* Текст упражнения
Ее бреды (обо мне и о Брюсове) длились до лета 907; весною 1907 года читал я публичную лекцию; Н*** появилась под кафедрою с револьвериком в муфте; пришла ей фантазия, иль рецидив, в меня выстрелить; но, побежденная лекцией, вдруг свой гнев обернула на… Брюсова (?!) (вновь рецидив); в перерыве, став рядом с ним (он же доказывал Эллису что-то), закрытая, к счастью, своими друзьями от публики, она выхватила револьвер, целясь в Брюсова; не растерялся он, тотчас твердо схватил ее за руку, чтобы эту «игрушку опасную», вырвавши, спрятать себе в карман; Кобылинский увез Н*** домой, провозись с ней весь вечер, а Брюсов, спокойно войдя ко мне в лекторскую, дружелюбно касался тем лекции.
Так он собою владел!

* Данные
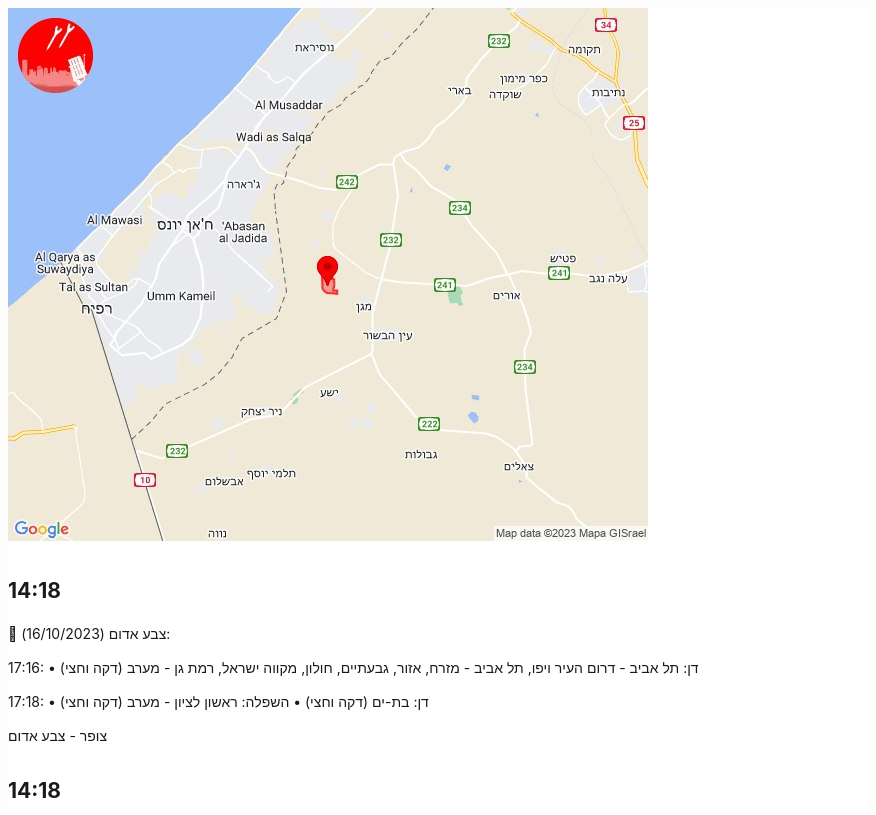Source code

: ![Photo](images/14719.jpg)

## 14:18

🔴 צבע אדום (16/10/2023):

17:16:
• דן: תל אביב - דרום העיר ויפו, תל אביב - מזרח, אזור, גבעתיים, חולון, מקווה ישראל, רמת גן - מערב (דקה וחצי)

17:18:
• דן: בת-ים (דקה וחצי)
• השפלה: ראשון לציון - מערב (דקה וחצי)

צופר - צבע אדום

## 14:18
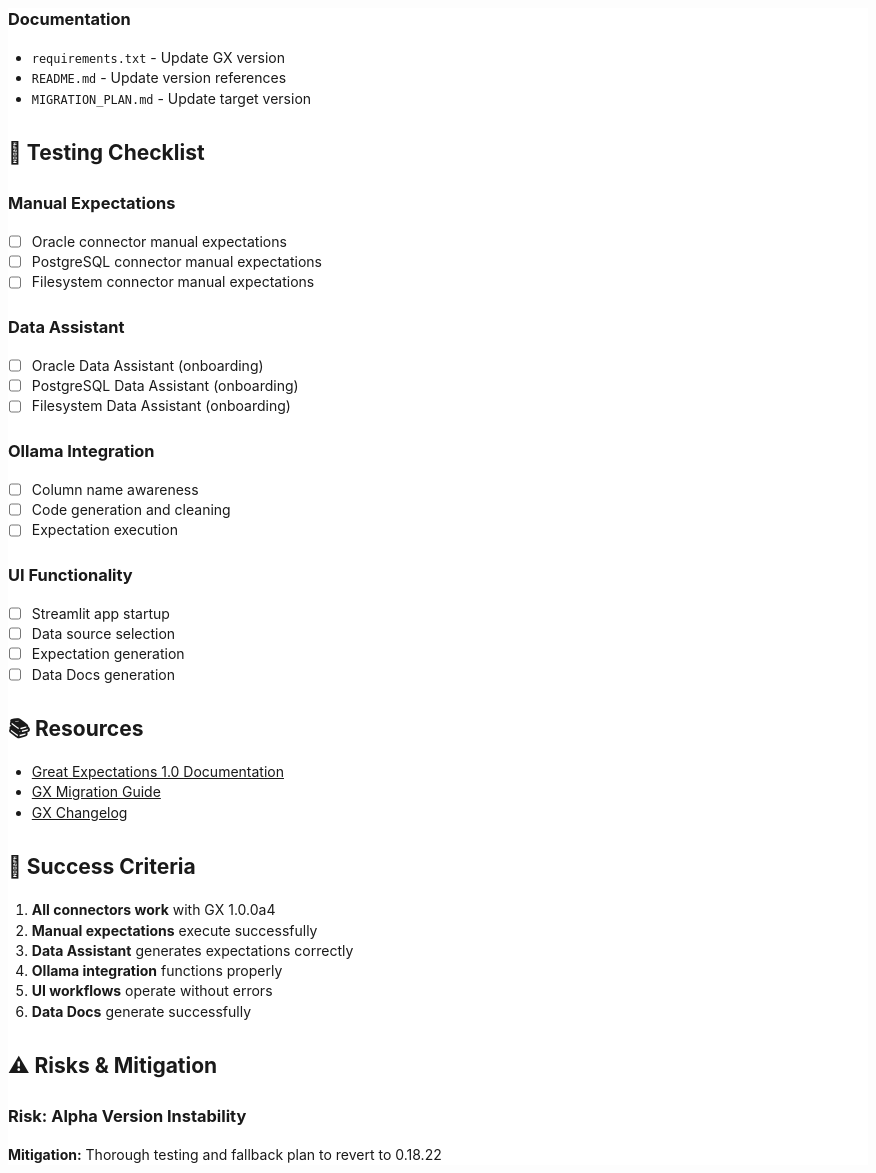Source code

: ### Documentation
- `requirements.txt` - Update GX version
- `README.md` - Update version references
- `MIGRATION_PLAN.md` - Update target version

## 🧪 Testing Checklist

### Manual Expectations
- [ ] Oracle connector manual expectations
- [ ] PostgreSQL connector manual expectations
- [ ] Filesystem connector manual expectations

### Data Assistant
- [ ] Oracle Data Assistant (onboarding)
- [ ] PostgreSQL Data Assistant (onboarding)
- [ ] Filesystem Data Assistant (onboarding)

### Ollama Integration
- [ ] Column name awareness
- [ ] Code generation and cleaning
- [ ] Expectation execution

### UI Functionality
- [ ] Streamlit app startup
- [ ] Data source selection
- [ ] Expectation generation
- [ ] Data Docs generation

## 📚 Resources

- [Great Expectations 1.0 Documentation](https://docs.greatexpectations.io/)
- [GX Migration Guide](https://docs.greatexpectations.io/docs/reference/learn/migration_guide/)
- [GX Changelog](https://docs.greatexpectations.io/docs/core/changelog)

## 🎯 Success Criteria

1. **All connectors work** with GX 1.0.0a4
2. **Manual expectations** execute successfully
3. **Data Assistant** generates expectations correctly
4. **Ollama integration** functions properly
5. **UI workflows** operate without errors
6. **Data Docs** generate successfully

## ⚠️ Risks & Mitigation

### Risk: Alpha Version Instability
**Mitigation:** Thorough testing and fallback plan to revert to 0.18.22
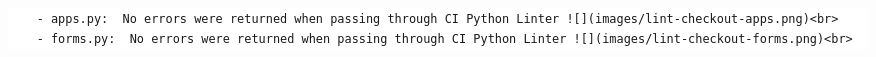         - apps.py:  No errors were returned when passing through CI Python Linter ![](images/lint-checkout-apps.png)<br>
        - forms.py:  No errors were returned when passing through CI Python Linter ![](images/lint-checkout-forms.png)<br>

* Обязательные задания
- A) Перечислите всех людей, которые обозначены в отрывке о выстреле на лекции фамилией или условным знаком из звездочек.
- B) Воспроизведите отрывок о выстреле на лекции от слов «Ее бреды (обо» до слов «касался тем лекции.».
Данные представляют собой отдельный материал и с отрывком не связаны.

* Ответы на задания
- A) Н***, Брюсов, Эллис, Кобылинский.

- B)
Ее бреды (обо мне и о Брюсове) длились до лета 907; весною 1907 года читал я публичную лекцию; Н*** появилась под кафедрою с револьвериком в муфте; пришла ей фантазия, иль рецидив, в меня выстрелить; но, побежденная лекцией, вдруг свой гнев обернула на… Брюсова (?!) (вновь рецидив); в перерыве, став рядом с ним (он же доказывал Эллису что-то), закрытая, к счастью, своими друзьями от публики, она выхватила револьвер, целясь в Брюсова; не растерялся он, тотчас твердо схватил ее за руку, чтобы эту «игрушку опасную», вырвавши, спрятать себе в карман; Кобылинский увез Н*** домой, провозись с ней весь вечер, а Брюсов, спокойно войдя ко мне в лекторскую, дружелюбно касался тем лекции.